The Genome’s Dark Matter
An avalanche development of DNA sequencing methods during the last decade has led to an explosive increase in the number of decoded genomes. It has become evident that for many years researchers underestimated the role of noncoding genomic regions, i. e., the genomic fragments lacking any genes yet actively involved in controlling the living cell metabolism. “Science” magazine considers the discovery of this phenomenon, referred to as the genome’s “dark matter”, one of the outstanding advances of the last decade
Long ago such terms as “DNA,” “gene,” “genome,” and the like moved from research papers to newscasts, which is quite natural. How can we feed many billions of the world population? How can we cure cancer and AIDS? How can we extend the human life? These are but a few ambitious challenges to modern biology. Presumably, a similar situation took place in the middle of the last century, when advances in nuclear physics were believed to help create boundless sources of free energy. Unfortunately, many of these problems yet remain unsolved, and the society is running out of patience.
The concept referred to as the central dogma of molecular biology was formulated by Francis Crick as early as 1958. Elegant in its simplicity and self-consistency, it explains how hereditary information is preserved in a line of generations, how it is arranged in genes, and how it is transformed into protein molecules via RNA, eventually taking the shape of an individual living being. At that time, they believed that availability of a rapid and inexpensive “reading” (sequencing) of DNA sequences would make it feasible to describe the overall genome by merely “reading” one gene after another.
However, the first “draft” version of the human genome, published in 2001, demonstrated that it contained far fewer genes than it was anticipated (21,000 instead of 100,000). In other words, genes per se cover only 1.5 % of the total length of genomic DNA. The remaining part of the genome was regarded as dead weight. The apparent simplicity of genome organization gave hope for a quick breakthrough in biology, although it had already been found that the regulatory mechanisms involved in gene expression (activation of gene operation) were considerably more intricate than it was earlier expected.
Finally, the sequencing of tens and, later, hundreds of various genomes in the early 21st century made it clear that the tremendous arrays of dead-weight DNA were literally saturated with various regulatory sites. Moreover, it was discovered that chemical modifications of nucleotides, the “letters” of genetic code, play an exeptionally significant role in the spatial arrangement of a DNA molecule in the cell nucleus, in the regulation of gene expression, and so on.
It was this particular complexity of the mechanisms regulating the processes described long ago as the central dogma of biology that formed the background for the concept of the genome’s dark matter, i. e., the set of all its noncoding elements, earlier regarded as insignificant auxiliary elements. Although the epithet “genome’s dark matter”, used in a Science publication (Pennisi, 2010), sounds rather alarming, all the effects mentioned above have been known for a long time; what appeared unexpected was the scale of their significance. Another reason explaining the phenomenon of genome’s dark matter is that in the technologies for experimental data processing and visualization are lagging behind the technologies for obtaining these data: in the former activities, we frequently continue to use the ideology and approaches of the “pregenomic” era.
The most interesting discoveries of the postgenomic era are associated with the roles and functions of the DNAs’ “sister”, RNA. Earlier, these molecules were assigned a minor role of information “transmitters” from DNA to proteins. The situation changed in the 1990s with the discovery of RNA interference phenomenon, that is, the inhibition of gene expression at the stage of information transcription or protein synthesis. Currently, it is known that about 80 % of all DNA in the cell are “rewritten” in RNAs; moreover, the overall diversity of functions fulfilled by various RNA classes is yet to be described.
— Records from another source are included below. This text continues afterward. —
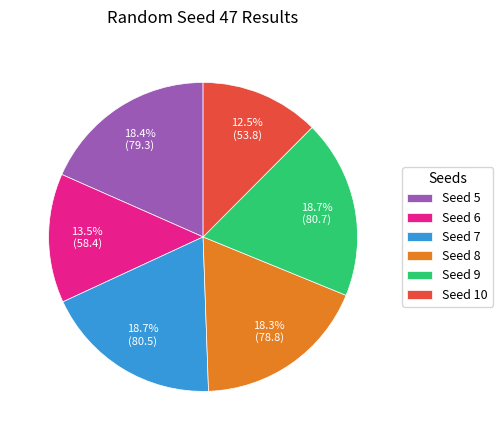

Which slice is the smallest?

Seed 10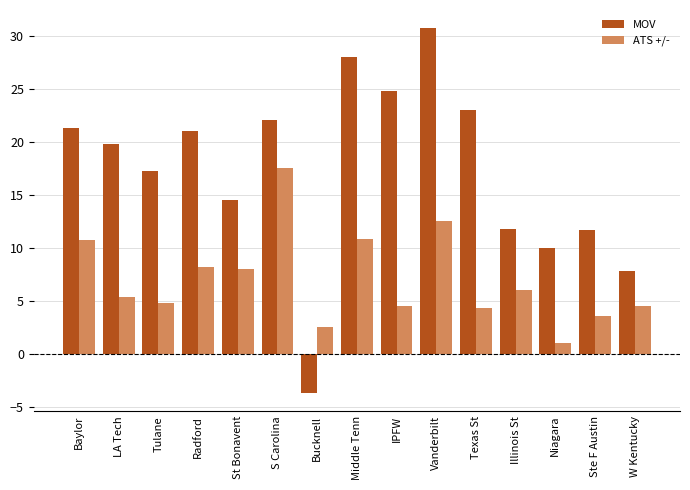

The MOV series shows 30.7 at Vanderbilt. True or false?

True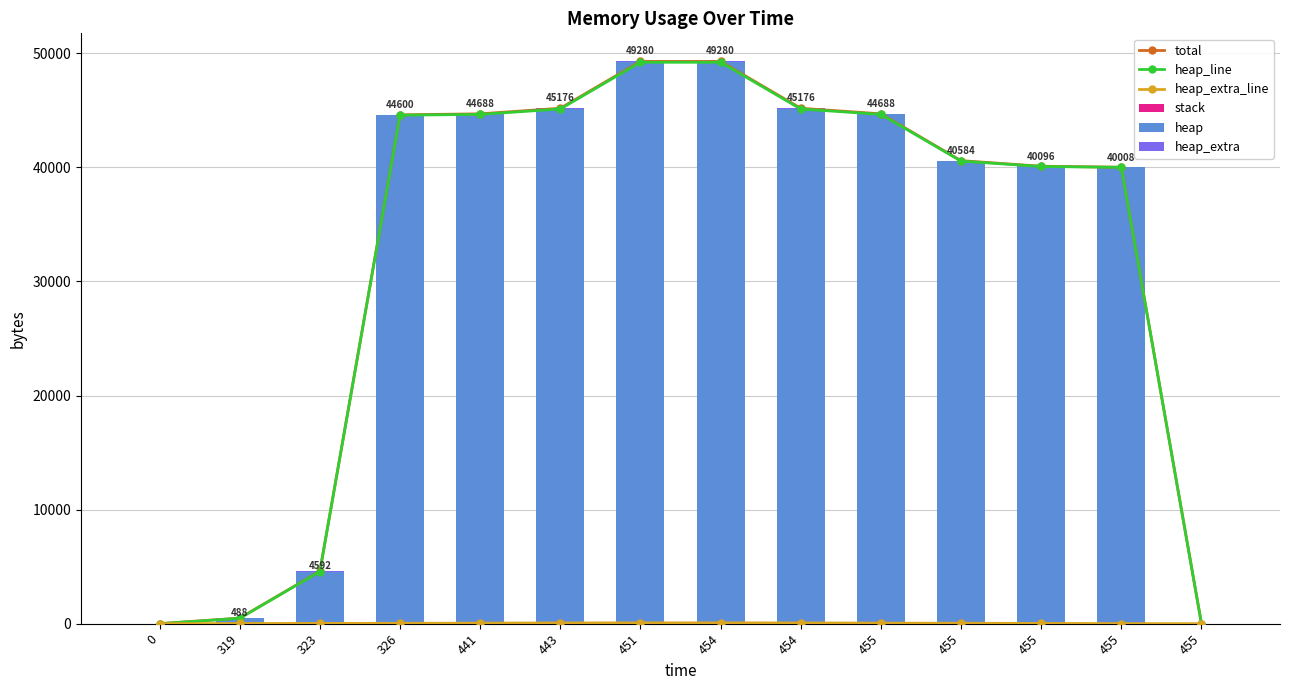

At which category is the sum across all series the highest?

451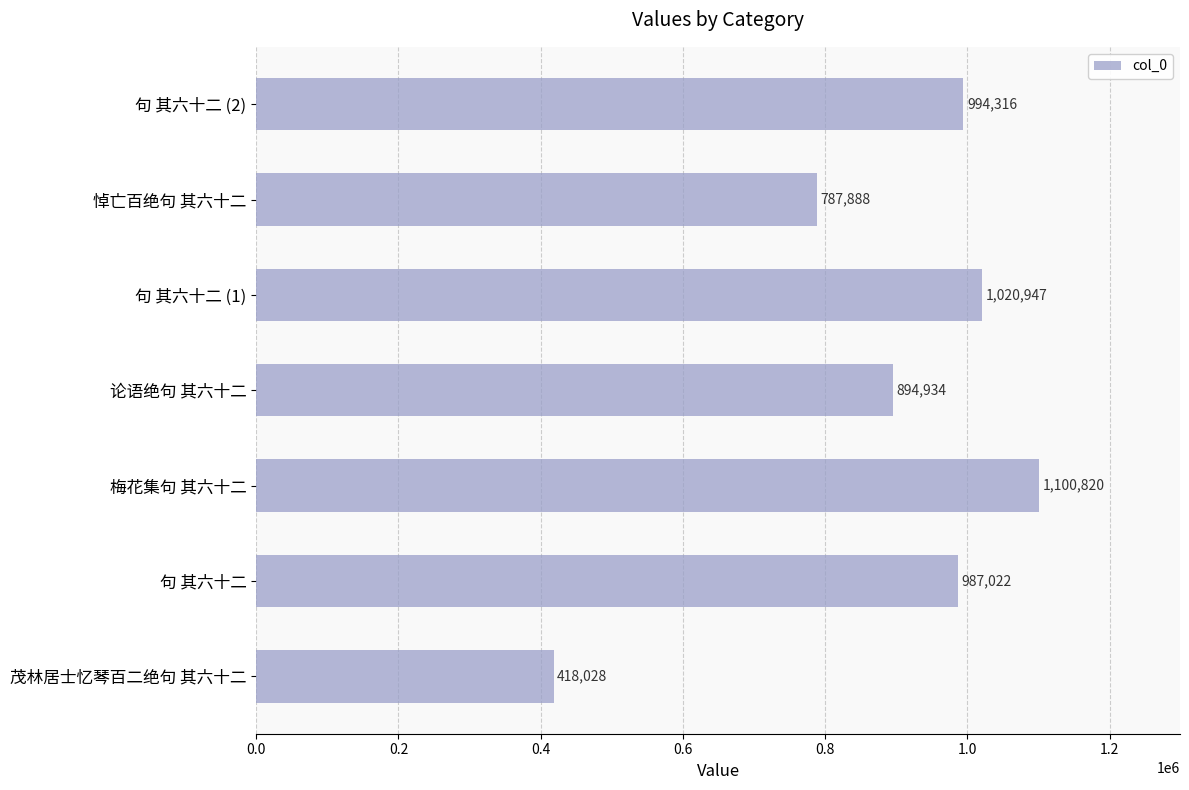

How many bars are there in total?

7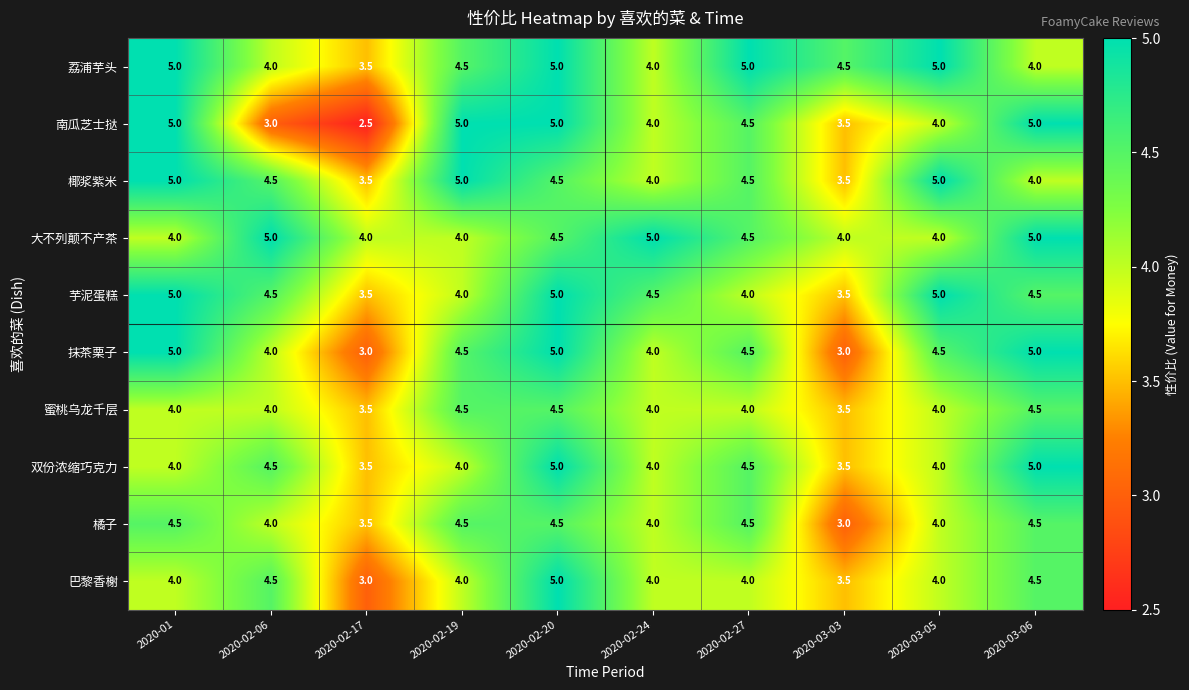

What is the spread (max minus min) of values at 2020-01?

1.0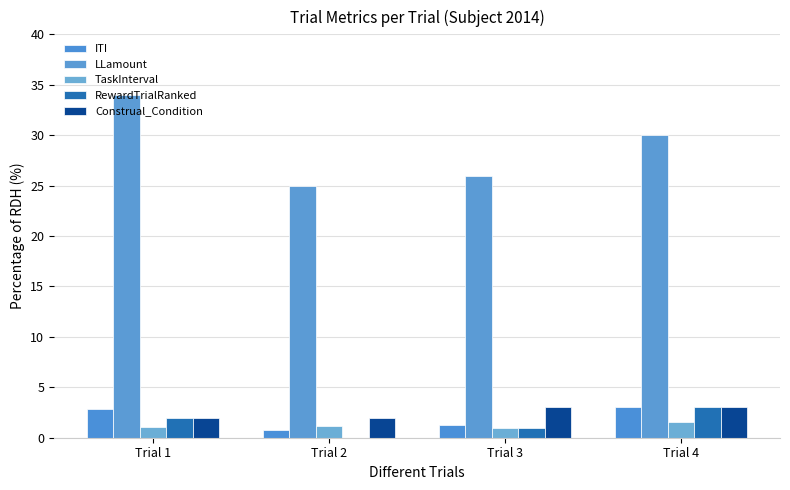

What is the approximate value of LLamount at Trial 3?

26.0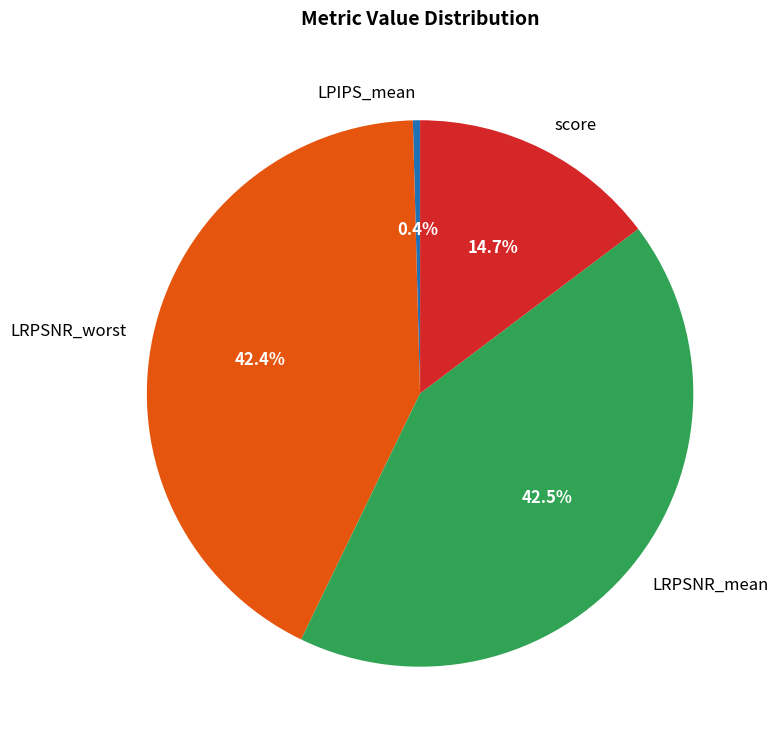

Which has a higher value, LRPSNR_mean or score?

LRPSNR_mean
For many years the Institute of Chemical Biology and Fundamental Medicine, Siberian Branch, Russian Academy of Sciences (Novosibirsk, Russia) has been involved in studing the role of RNA in manifold physiological processes in normal and pathological cases, including some types of cancer. Massively parallel sequencing technologies make it possible not only to attain any level of detail, required, for instance, for identification of rare RNA species, but also to free such studies from our initial views about a particular phenomenon.
For example, a set of RNA fragments with an unexpectedly high stability has been discovered in blood plasma, whereas most of the RNA molecules degraded rapidly. Interestingly, a set of such unusual RNAs depends on sex and age; moreover, it may change if there are pathological processes. These RNAs, “messengers” of the genome’s dark matter, are promising tools for an early diagnosing of human and animal diseases.
Pennisi E. Shining a light on the genome’s ‘dark matter’ // Science. 2010. Vol. 330(6011). P. 1614.